→ DATA SUPPLIED
____________

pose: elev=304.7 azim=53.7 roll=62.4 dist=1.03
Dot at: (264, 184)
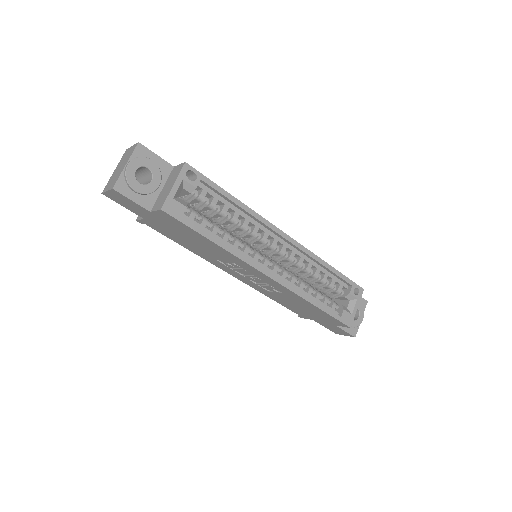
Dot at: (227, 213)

____________

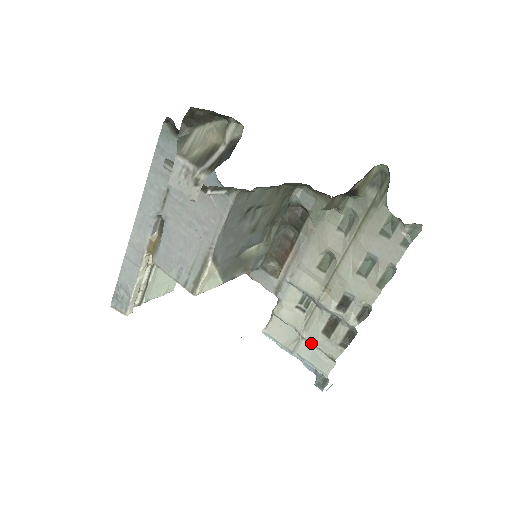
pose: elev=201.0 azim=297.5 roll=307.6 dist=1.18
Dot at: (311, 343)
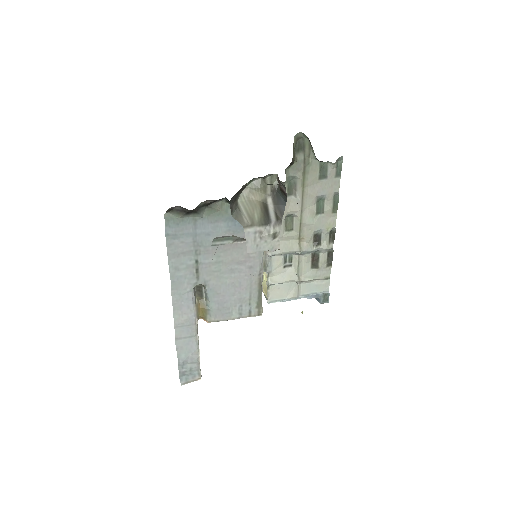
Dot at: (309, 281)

____________

→ WHAT IS REQUIRED
Rewrite the data from the line with "pose: elev=201.0 azim=297.5" up to and including the line with "Dot at: (309, 281)", changing "dist" to "distance" and keeping everything else the same. Leave the pictures out.

→ THE RESPONSE
pose: elev=201.0 azim=297.5 roll=307.6 distance=1.18
Dot at: (311, 343)
Dot at: (309, 281)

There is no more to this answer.